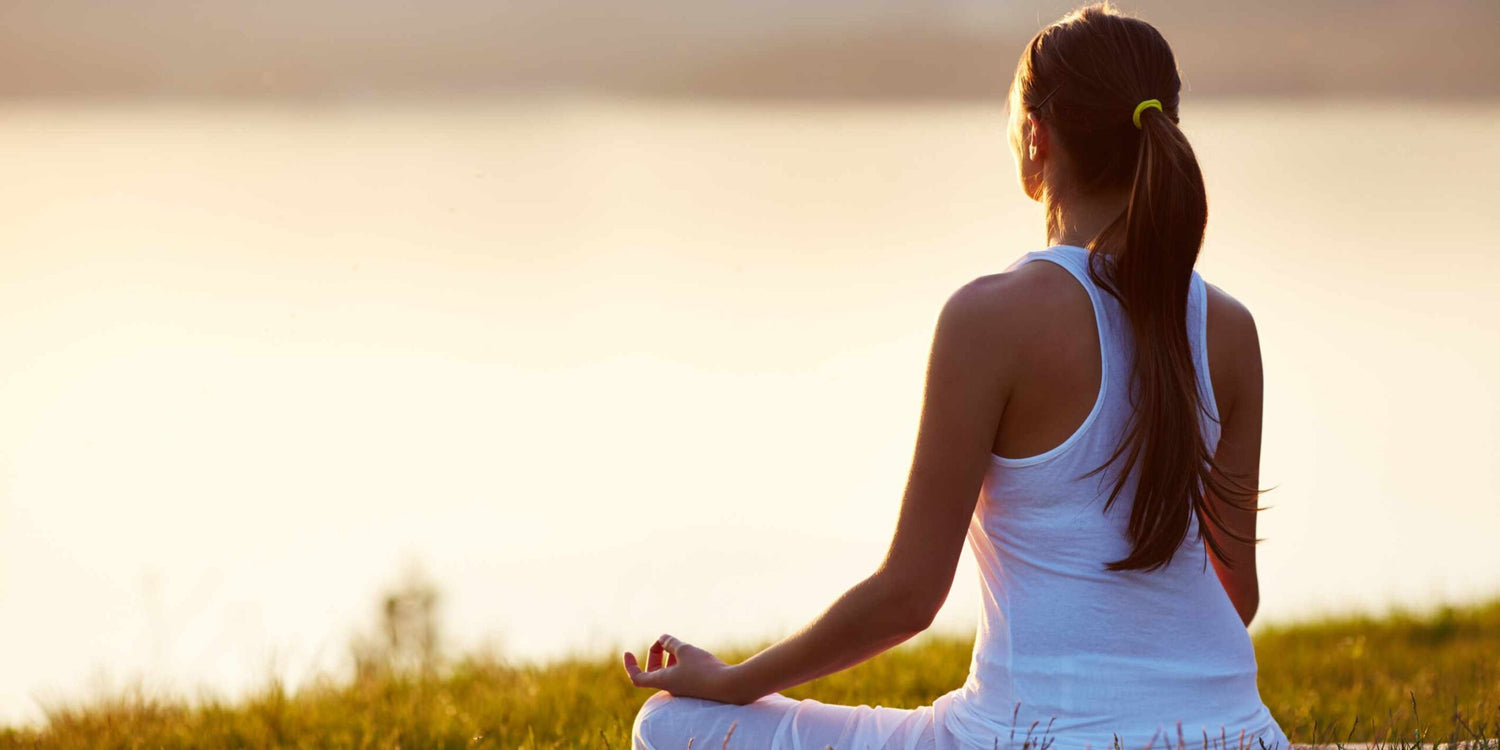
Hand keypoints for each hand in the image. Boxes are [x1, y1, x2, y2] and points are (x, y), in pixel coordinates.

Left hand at [622, 634, 752, 704]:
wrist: (730, 686)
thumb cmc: (704, 669)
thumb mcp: (684, 650)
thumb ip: (671, 643)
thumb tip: (662, 638)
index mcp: (663, 681)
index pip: (637, 677)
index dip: (630, 665)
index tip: (628, 652)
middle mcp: (671, 687)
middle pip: (653, 673)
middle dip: (654, 655)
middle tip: (663, 642)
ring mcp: (684, 689)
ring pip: (668, 672)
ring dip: (669, 657)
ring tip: (678, 645)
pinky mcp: (696, 687)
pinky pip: (681, 674)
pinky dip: (681, 662)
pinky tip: (691, 652)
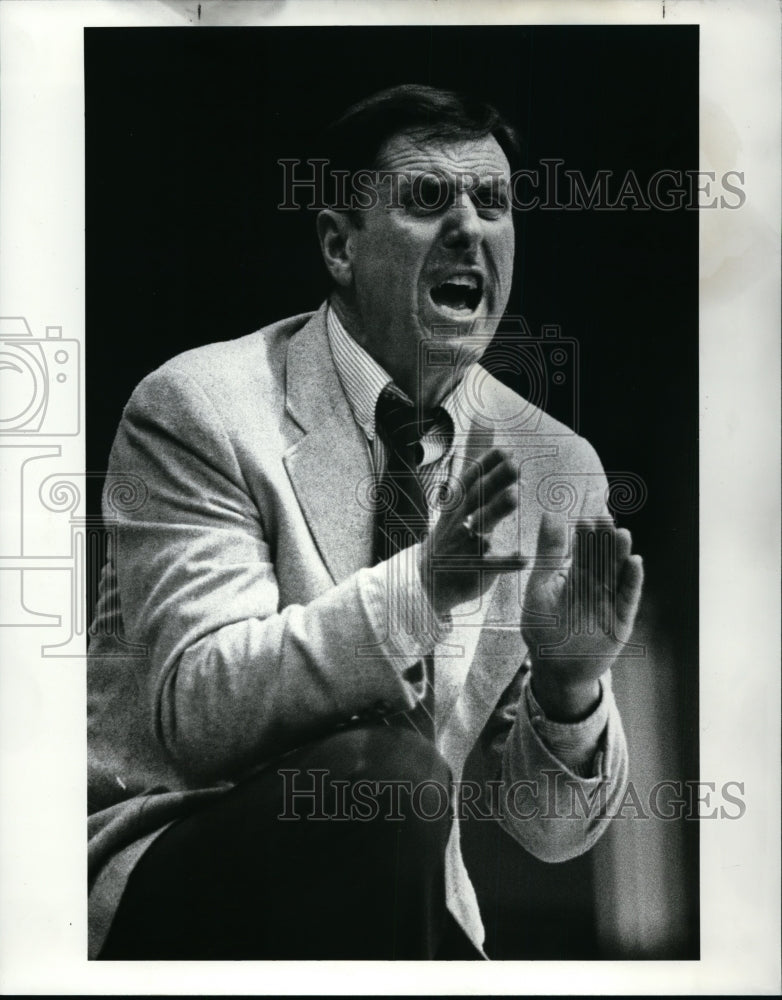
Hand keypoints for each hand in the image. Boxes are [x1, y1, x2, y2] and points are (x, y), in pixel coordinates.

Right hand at [419, 448, 523, 618]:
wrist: (427, 580)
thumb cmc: (451, 533)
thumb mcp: (459, 497)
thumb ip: (476, 463)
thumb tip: (484, 420)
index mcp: (457, 503)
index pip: (471, 479)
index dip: (486, 464)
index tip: (506, 450)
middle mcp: (460, 520)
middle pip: (477, 496)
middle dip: (495, 480)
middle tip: (516, 465)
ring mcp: (465, 544)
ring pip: (481, 525)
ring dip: (496, 510)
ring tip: (516, 496)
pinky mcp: (474, 568)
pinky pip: (492, 565)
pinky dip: (508, 561)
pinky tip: (526, 557)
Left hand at [521, 511, 643, 721]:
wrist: (555, 668)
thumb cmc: (542, 627)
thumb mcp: (540, 586)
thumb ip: (548, 552)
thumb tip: (551, 513)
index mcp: (575, 575)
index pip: (583, 550)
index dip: (586, 534)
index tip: (588, 516)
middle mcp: (595, 584)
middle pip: (602, 558)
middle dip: (604, 540)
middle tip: (606, 519)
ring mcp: (609, 600)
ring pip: (616, 573)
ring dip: (620, 554)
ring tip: (622, 534)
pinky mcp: (621, 619)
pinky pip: (628, 597)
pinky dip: (632, 581)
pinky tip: (635, 562)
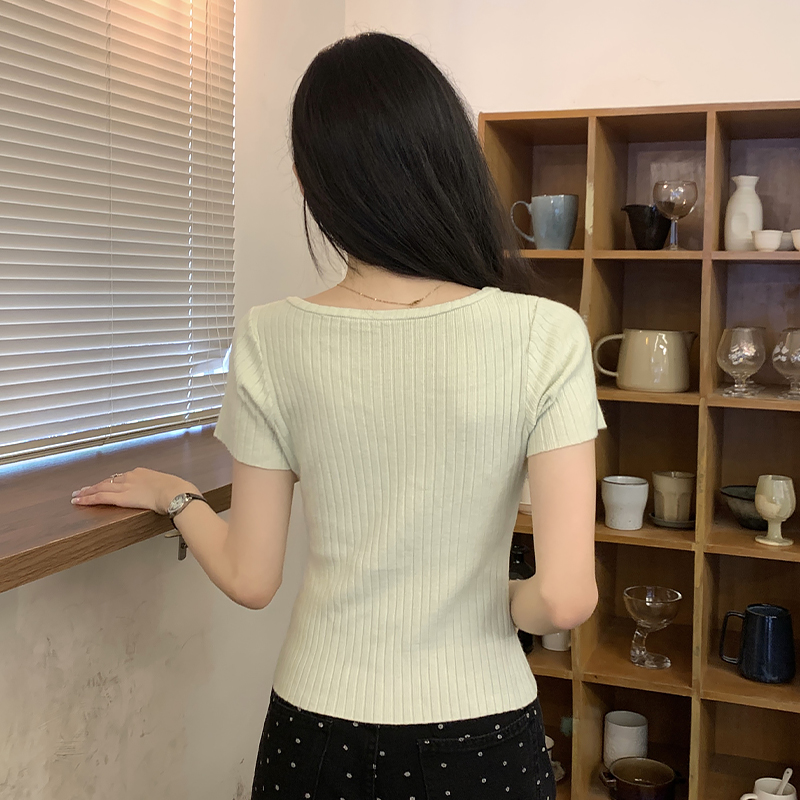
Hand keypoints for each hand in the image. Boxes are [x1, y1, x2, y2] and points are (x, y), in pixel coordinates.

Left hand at [71, 468, 197, 515]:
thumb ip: (164, 489)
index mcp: (143, 473)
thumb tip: (170, 494)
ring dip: (87, 492)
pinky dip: (88, 499)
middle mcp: (131, 477)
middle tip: (83, 489)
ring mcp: (125, 486)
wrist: (176, 493)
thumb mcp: (171, 485)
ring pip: (100, 488)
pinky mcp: (121, 497)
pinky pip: (100, 497)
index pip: (122, 478)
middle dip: (95, 486)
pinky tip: (79, 501)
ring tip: (76, 496)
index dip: (112, 482)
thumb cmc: (178, 490)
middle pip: (108, 481)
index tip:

----

_TASK INSTRUCTIONS:_ Reproduce the material above exactly but drop all images.

_SOLUTION FOR THIS TASK:_
Hand keypoints for each hand in the image. Boxes are [x1, y1, x2, y2] and points are (x, y), in pixel coordinates.

Left hand at [622, 634, 752, 704]:
wrist: (730, 686)
thumb cmc: (704, 669)
thumb mcp: (684, 650)
thumb ip: (671, 643)
thumb tip: (662, 638)
index mcp: (663, 681)
index pip: (637, 677)
index dip: (630, 665)
index tip: (628, 652)
middle mcp: (671, 687)
middle pip: (653, 673)
middle dip: (654, 655)
middle tip: (663, 642)
ring mcp: (684, 689)
ring pip: (668, 672)
ring dip: (669, 657)
ring tip: (678, 645)
pinky mcp: (696, 687)
pinky pip: (681, 674)
pinky dip: (681, 662)
pinky tip: (691, 652)
Hand keypoints for each hand in the image. Boxes are [x1, y1, x2, y2] and points are (x, y), in pixel coordinates.

Right hand at [419, 448, 523, 618]:
wrist: (427, 580)
thumb cmc: (451, 533)
thumb mcp: (459, 497)
thumb ip: (476, 463)
thumb tip: (484, 420)
index mcp: (457, 503)
index pip: (471, 479)
index dip: (486, 464)
index tip: (506, 450)
middle mcp: (460, 520)
middle pip: (477, 496)
middle dip: (495, 480)
middle tip: (516, 465)
ring mcp: (465, 544)
ring pip: (481, 525)
ring dip: (496, 510)
ring tip: (516, 496)
pinky mcp: (474, 568)
pinky pip: (492, 565)
pinky dip: (508, 561)
pinky tip: (526, 557)
Left hand at [521, 511, 643, 721]:
wrist: (555, 668)
thumb cmc: (542, 627)
thumb mcp: (540, 586)
thumb ip: (548, 552)
thumb tip: (551, 513)
index mcp: (575, 575)
index pip: (583, 550)
index dip: (586, 534)
index tip: (588, 516)
middle mcp: (595, 584)
middle pip: (602, 558)
middle dip: (604, 540)
middle tip: (606, 519)
ring mcp: (609, 600)
ring pip: (616, 573)
ring dip: (620, 554)
ring tip: (622, 534)
pinky mcp: (621, 619)
pinky pip: (628, 597)
pinky dip: (632, 581)
pinky tip: (635, 562)
Hand keypoints for each hand in the image. Boxes are [x1, y1, x2, y2] and points are (x, y), in pixel coordinates.

Left hand at [71, 468, 197, 515]:
thumb ip: (164, 489)
index mcp: (143, 473)
thumb tip: (170, 494)
ring dip: (87, 492)
pinky dip: (88, 499)
middle mcp: (131, 477)
middle tip: (83, 489)
ring mcp: (125, 486)
wrist: (176, 493)
thumb mcp: (171, 485)
ring pip: (100, 488)
pinky mcp: (121, 497)
pinky pip: (100, 497)
index pip: (122, 478)
middle dip: (95, 486)
pinky tip: (79, 501)
ring tip: (76, 496)
index dip: (112, 482)
thumb cmc: (178, 490)
middle pip: (108, 481)
index tip:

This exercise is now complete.